■ What the task requires ■
In the entries that follow, which lines hold the string "impulse"? List them.

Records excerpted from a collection
---

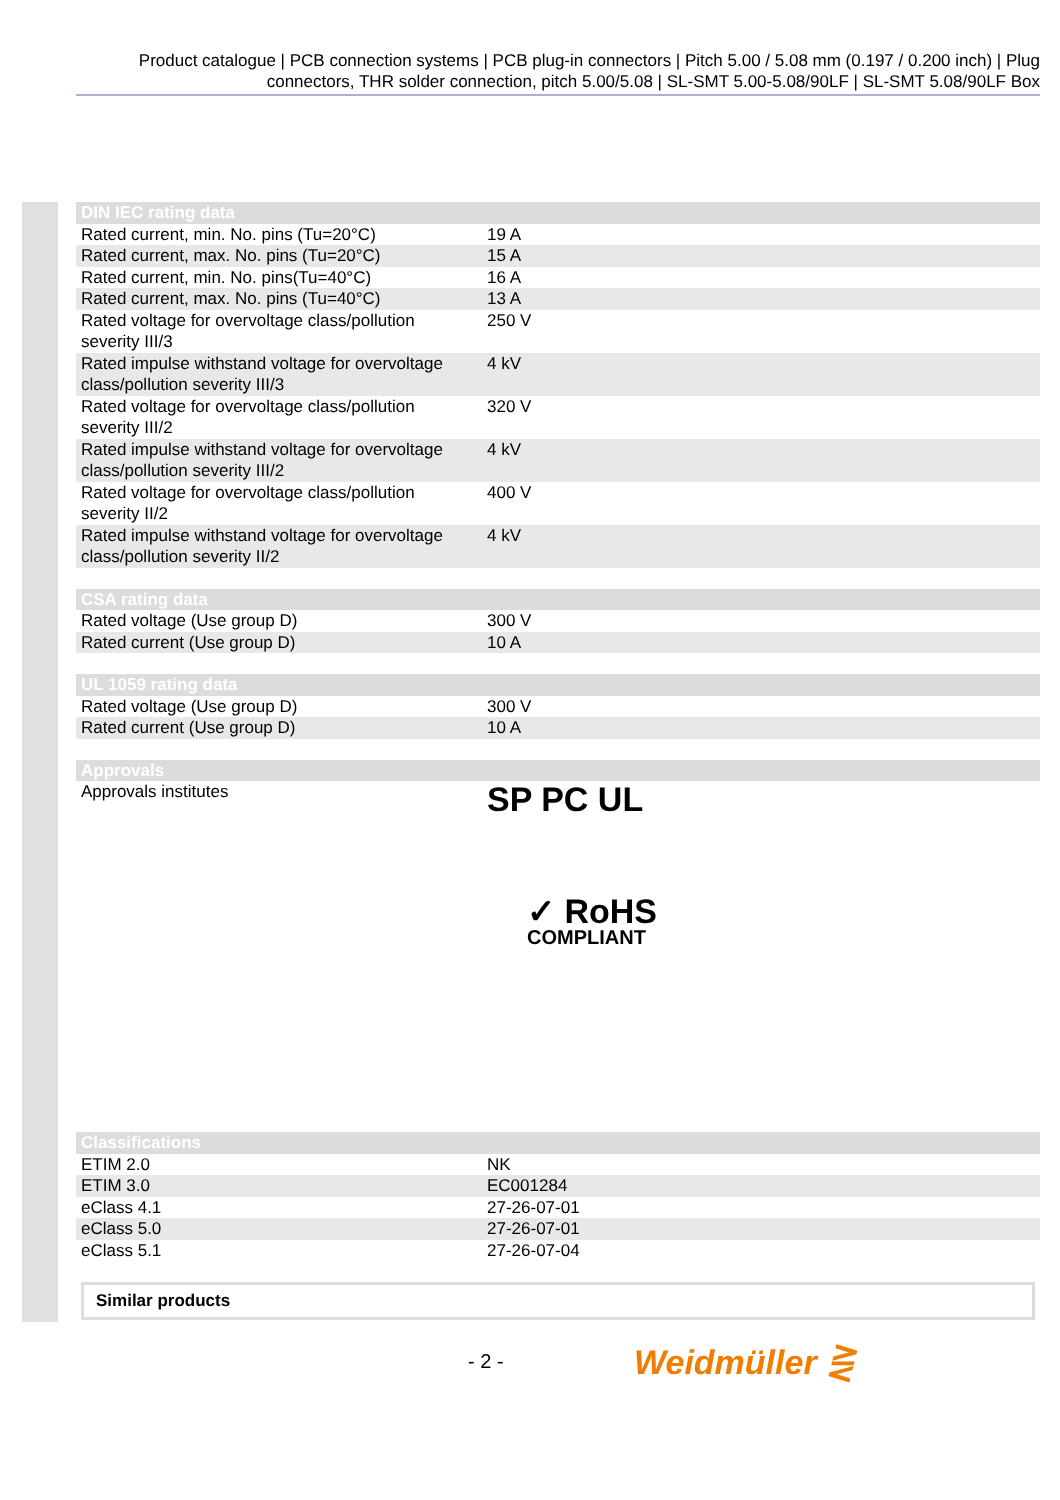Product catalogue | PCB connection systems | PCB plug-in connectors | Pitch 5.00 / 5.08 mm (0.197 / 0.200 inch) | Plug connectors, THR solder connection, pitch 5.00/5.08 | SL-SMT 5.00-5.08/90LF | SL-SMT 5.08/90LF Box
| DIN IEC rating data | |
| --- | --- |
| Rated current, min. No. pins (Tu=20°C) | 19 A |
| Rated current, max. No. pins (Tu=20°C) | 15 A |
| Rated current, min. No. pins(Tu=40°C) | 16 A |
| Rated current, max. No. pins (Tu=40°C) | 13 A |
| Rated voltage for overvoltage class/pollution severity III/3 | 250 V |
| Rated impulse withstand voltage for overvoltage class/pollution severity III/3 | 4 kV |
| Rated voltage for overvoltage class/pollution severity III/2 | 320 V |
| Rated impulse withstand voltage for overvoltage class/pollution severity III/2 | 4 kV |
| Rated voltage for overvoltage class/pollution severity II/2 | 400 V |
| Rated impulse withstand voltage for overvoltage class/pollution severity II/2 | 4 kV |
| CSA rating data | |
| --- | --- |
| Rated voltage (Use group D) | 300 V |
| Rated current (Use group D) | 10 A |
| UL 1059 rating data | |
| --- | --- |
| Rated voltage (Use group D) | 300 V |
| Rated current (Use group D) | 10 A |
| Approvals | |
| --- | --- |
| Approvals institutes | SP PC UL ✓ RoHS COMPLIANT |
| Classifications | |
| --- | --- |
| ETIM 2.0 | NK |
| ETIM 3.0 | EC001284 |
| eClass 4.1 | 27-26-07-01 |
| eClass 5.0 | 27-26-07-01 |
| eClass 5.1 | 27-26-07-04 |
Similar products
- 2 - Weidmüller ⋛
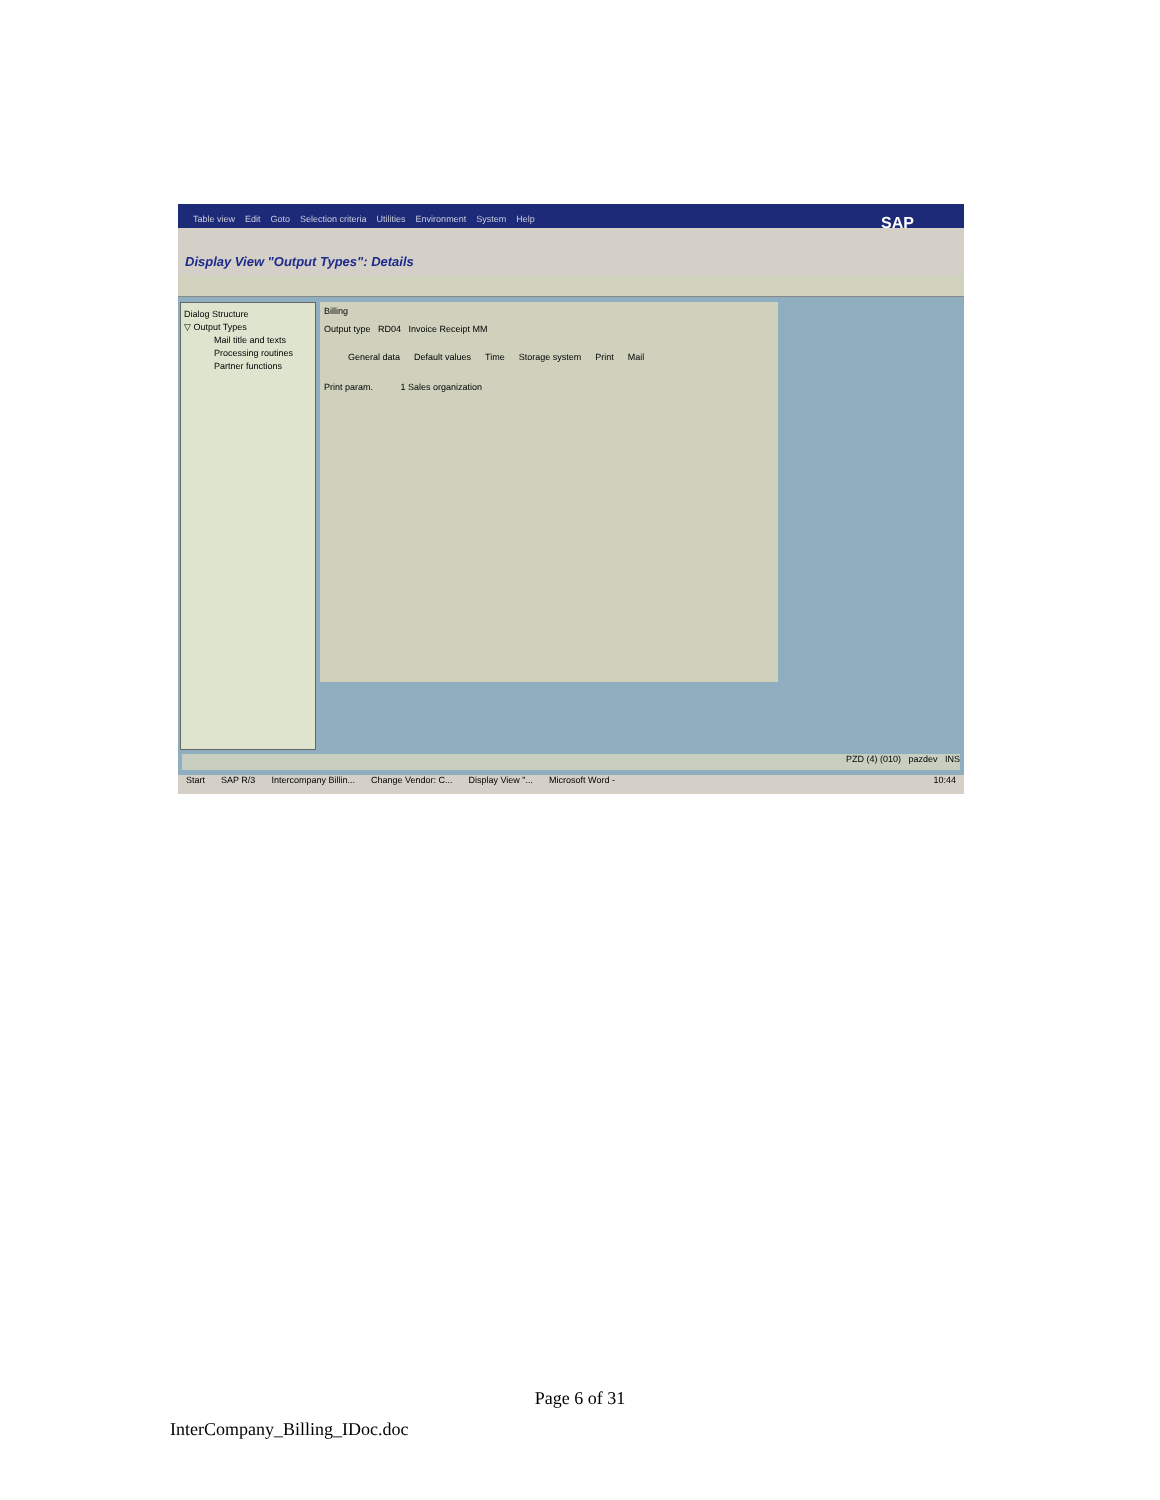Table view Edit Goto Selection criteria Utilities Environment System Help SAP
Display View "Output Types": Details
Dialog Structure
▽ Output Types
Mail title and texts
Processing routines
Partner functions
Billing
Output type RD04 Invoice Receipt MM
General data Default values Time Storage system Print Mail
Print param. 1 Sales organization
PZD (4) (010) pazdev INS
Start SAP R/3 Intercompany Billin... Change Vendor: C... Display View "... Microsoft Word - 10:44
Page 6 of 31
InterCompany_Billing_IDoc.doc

---

■ Task solution ■
| Rated impulse withstand voltage for overvoltage class/pollution severity III/3 | 4 kV |
| Rated impulse withstand voltage for overvoltage class/pollution severity III/2 | 4 kV |
| Rated impulse withstand voltage for overvoltage class/pollution severity II/2 | 4 kV |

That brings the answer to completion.